Pictures with lens parameters

- Opening Delimiter -

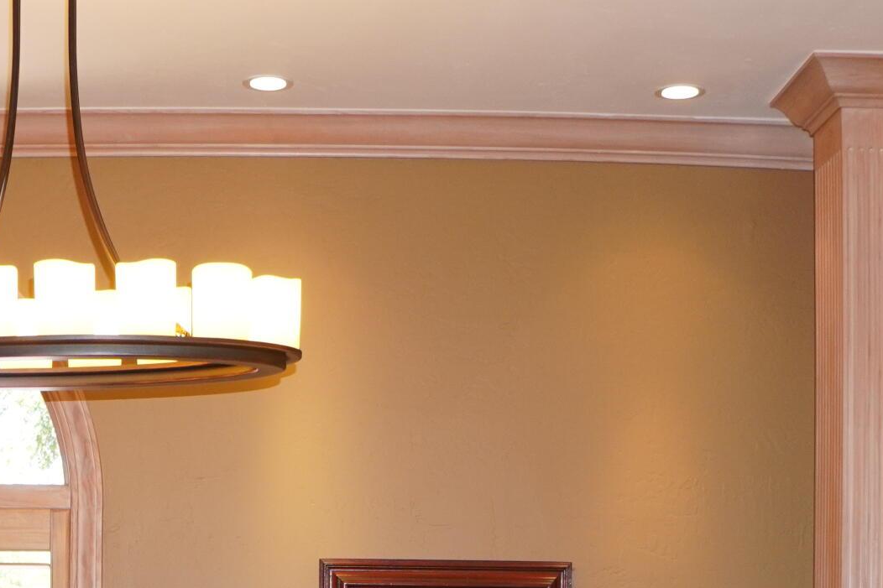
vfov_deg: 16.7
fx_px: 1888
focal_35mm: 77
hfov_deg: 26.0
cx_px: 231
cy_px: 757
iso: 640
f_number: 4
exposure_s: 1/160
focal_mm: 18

- Closing Delimiter -

Task directions: The entries above are to be repeated in full, except for their pictures.

Problem solution:
vfov_deg: 16.7
fx_px: 1888
focal_35mm: 77
hfov_deg: 26.0
cx_px: 231
cy_px: 757
iso: 640
f_number: 4
exposure_s: 1/160
focal_mm: 18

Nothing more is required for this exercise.